--- Source material ---

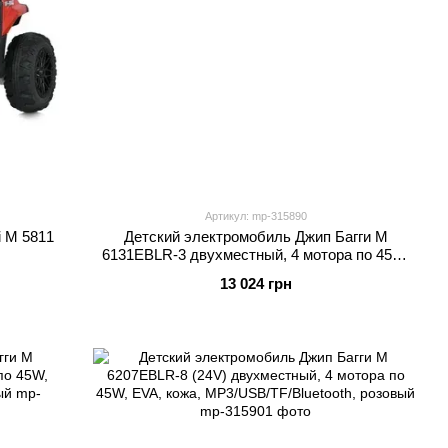
Артикул: mp-315890
 M 5811
Детский электромобиль Джип Багги M
6131EBLR-3 двухместный, 4 мотора по 45W,
EVA, кожа, MP3, Bluetooth, красный
13 024 грн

---

Exercise objective: Please copy the lines above word for word, leaving out the pictures.

Solution for this problem:
Артикул: mp-315890
 M 5811
Детский электромобиль Джип Багги M
6131EBLR-3 двухместный, 4 мотора по 45W,
EVA, кожа, MP3, Bluetooth, красный
13 024 грн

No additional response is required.